When a young boy who does not believe in angels has a blue angel dream and actually follows it on a journey to the unknown, it is bound to be disruptive of settled expectations, especially for a Swarthmore-bound St. Paul’s graduate. For those who doubt God and a love-enchanted universe, this book can be read as an honest statement by a boy gone wildly wrong on a wasteful detour who was just lucky enough to stay out of the gutter. The boy was fifteen when he first had the dream, a natural-born starry-eyed child wanderer surrounded by colorful fall leaves at a prep school that he loved—a nice pricey orphanage where he was preparing for nothing, since nothing seemed worthy of preparation. He was happy up there in the North, where he studied hard and learned much. No one had ever told him he could amount to anything, but truth be told he appreciated being just a tad overlooked and keeping a low profile. This left the boy open to his kind of journey, when he might otherwise have ignored the dream and gone down Wall Street or to a prestigious law firm.
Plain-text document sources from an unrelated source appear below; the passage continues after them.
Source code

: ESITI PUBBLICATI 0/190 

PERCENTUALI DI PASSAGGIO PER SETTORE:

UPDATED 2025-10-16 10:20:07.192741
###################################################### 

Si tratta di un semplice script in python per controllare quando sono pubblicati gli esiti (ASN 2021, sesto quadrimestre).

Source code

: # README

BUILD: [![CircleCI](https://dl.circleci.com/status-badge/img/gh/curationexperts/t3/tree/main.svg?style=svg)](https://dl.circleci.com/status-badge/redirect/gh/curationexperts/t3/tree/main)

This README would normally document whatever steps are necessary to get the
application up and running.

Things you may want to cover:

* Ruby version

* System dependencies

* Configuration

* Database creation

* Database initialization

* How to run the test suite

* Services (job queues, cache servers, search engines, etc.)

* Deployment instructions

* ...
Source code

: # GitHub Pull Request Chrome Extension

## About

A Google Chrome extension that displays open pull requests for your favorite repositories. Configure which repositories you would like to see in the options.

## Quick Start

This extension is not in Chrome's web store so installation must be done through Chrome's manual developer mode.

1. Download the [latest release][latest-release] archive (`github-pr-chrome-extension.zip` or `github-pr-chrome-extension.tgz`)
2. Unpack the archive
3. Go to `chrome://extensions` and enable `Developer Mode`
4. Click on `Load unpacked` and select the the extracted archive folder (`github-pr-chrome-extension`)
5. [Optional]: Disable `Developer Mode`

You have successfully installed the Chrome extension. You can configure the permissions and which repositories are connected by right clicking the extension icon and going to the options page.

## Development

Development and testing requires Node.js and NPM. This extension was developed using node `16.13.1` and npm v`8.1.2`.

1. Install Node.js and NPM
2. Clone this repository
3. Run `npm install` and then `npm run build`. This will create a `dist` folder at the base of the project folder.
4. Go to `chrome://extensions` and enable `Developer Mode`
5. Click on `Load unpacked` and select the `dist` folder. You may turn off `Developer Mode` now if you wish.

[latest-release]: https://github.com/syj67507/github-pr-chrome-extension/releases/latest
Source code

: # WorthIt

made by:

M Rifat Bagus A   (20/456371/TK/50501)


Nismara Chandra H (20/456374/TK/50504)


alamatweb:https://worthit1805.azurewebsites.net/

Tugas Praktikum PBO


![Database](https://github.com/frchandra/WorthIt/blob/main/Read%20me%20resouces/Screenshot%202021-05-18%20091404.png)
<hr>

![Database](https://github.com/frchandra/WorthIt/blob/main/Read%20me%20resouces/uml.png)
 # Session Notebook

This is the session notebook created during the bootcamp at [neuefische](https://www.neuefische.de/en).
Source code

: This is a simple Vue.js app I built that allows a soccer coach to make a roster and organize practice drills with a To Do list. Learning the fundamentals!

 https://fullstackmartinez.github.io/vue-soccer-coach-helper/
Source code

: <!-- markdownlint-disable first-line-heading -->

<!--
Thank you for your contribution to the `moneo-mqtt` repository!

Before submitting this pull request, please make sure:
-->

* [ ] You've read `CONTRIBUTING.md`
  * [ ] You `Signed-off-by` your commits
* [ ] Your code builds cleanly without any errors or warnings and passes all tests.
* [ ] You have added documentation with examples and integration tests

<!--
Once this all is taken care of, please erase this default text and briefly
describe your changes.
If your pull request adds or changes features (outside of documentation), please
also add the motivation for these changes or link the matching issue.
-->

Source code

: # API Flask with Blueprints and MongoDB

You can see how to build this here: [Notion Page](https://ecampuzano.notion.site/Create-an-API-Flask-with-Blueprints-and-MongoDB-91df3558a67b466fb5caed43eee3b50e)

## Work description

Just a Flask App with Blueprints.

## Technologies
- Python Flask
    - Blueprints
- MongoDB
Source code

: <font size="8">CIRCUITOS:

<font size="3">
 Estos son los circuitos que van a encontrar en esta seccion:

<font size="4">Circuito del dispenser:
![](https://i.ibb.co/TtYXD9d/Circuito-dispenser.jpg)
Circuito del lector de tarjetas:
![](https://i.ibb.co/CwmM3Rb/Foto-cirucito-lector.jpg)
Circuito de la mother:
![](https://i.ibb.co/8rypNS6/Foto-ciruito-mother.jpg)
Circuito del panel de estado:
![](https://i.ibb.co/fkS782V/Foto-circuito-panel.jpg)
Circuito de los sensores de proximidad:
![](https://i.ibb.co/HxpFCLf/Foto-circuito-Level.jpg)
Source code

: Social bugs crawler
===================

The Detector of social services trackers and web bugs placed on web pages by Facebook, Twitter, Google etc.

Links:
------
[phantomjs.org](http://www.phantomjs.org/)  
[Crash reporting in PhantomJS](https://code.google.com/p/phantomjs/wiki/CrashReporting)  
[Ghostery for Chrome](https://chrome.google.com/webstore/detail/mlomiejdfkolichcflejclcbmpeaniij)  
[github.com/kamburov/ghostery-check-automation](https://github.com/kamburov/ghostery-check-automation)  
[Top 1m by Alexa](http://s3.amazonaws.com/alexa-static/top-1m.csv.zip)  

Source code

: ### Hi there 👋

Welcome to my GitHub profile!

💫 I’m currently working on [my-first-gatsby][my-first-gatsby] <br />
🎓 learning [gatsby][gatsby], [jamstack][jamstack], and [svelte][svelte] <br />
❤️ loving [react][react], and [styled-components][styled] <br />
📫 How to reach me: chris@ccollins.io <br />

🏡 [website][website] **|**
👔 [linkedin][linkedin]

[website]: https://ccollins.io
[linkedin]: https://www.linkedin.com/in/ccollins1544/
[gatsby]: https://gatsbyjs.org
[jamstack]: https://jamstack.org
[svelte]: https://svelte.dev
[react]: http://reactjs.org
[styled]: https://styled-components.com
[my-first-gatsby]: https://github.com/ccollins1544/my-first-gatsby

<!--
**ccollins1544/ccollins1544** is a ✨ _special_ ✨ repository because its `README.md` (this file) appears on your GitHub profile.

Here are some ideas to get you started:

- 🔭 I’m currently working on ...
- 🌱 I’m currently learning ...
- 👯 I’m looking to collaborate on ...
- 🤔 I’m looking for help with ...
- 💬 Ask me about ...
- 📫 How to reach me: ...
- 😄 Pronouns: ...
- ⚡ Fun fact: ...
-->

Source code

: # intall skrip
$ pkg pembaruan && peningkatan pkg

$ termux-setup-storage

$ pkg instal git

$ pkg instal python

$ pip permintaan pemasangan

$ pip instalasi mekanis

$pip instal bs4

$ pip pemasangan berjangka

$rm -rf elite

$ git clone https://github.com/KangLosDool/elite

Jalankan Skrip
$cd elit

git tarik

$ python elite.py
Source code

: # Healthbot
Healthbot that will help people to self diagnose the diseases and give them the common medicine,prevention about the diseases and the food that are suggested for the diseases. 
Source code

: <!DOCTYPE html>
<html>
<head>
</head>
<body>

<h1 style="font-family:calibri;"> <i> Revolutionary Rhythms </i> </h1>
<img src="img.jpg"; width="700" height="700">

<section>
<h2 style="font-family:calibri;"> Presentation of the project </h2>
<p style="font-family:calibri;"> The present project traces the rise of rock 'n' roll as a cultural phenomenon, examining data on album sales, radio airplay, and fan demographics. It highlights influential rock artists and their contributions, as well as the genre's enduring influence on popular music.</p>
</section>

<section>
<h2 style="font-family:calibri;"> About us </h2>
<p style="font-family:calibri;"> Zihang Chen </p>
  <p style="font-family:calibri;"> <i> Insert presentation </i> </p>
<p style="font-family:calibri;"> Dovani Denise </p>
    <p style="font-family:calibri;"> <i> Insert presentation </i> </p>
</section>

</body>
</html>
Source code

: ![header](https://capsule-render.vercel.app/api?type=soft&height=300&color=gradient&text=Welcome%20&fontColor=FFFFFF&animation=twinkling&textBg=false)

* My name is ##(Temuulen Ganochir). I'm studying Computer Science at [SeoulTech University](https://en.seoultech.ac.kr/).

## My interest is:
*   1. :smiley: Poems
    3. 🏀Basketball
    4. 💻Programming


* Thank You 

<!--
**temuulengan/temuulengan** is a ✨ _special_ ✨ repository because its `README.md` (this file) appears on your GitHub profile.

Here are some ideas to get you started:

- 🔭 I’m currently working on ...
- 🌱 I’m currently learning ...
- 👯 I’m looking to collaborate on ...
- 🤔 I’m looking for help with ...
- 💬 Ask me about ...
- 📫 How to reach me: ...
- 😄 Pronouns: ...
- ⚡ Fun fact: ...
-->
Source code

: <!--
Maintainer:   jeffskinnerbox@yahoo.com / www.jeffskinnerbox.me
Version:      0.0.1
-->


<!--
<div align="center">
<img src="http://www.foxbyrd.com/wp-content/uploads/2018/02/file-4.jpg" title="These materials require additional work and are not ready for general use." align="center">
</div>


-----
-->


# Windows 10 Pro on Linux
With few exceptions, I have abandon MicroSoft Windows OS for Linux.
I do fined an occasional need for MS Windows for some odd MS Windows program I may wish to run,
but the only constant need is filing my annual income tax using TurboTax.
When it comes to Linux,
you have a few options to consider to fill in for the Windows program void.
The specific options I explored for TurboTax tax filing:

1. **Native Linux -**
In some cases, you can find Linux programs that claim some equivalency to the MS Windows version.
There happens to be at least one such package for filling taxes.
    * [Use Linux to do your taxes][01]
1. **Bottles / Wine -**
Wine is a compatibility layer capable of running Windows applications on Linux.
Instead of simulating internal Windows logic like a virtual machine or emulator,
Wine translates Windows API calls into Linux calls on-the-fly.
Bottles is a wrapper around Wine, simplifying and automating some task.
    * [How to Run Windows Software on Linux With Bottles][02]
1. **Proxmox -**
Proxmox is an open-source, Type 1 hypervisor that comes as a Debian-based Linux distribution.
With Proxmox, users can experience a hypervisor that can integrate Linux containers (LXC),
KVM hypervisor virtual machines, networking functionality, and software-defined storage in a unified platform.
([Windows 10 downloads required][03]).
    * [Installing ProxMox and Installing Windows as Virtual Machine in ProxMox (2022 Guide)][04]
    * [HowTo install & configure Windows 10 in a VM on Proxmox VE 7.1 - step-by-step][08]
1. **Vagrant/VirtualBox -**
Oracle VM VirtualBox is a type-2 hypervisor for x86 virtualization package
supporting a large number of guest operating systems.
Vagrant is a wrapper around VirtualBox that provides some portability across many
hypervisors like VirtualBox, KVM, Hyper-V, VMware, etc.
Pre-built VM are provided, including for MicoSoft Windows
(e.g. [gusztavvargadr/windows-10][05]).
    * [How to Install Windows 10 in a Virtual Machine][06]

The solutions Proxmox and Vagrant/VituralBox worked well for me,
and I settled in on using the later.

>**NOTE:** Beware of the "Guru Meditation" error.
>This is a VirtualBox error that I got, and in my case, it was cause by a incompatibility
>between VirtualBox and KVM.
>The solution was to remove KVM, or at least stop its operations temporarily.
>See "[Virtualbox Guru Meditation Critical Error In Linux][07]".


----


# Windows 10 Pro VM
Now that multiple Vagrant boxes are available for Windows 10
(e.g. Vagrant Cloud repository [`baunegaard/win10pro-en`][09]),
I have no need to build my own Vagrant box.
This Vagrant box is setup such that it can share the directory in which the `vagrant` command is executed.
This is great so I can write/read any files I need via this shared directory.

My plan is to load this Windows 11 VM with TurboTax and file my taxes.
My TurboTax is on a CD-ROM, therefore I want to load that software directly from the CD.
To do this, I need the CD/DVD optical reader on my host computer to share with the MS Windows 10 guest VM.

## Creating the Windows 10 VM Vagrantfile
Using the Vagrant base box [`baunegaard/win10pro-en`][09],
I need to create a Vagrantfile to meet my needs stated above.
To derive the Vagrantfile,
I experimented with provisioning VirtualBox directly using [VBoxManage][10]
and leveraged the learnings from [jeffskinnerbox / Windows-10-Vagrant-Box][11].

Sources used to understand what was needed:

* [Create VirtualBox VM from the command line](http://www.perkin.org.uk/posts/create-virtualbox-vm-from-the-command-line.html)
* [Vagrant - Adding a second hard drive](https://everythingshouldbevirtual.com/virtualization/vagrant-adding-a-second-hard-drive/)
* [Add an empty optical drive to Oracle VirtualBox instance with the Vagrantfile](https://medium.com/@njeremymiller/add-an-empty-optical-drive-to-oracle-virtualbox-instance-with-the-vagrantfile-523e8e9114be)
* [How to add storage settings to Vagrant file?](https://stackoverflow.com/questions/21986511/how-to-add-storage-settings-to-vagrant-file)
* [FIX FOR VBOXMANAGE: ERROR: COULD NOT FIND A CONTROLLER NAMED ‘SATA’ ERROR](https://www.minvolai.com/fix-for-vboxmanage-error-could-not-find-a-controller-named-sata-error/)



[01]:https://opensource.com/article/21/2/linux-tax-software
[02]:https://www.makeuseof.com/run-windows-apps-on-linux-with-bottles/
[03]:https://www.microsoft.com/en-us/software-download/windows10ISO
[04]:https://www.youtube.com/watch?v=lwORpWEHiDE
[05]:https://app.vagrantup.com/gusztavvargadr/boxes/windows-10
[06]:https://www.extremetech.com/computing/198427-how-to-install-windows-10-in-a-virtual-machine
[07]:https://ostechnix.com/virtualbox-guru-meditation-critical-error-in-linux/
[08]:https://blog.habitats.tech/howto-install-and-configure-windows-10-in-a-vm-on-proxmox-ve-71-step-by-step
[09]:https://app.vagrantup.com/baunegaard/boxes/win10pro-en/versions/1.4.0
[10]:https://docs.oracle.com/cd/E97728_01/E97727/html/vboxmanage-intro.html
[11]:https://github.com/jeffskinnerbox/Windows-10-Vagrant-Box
The boy considered the blue angel to be a symbolic expression of infinite Mind trying to break through his worldly consciousness and awaken him into awareness of the vast nonlocal Mind that underlies the universe and of which our minds are some very small part. This Mind is also a field of love in which we are all interconnected with God and one another, and it is the sole source of all that is perfectly wise, enduring, energetic, and pure. Such spiritual love is not comprised of the same uneven emotional “stuff” of human love, which is always making exceptions, and lacking in wisdom, reliability, and purity. Mere human love turns easily to indifference and even hatred or violence, which is why the world keeps burning. We need something higher.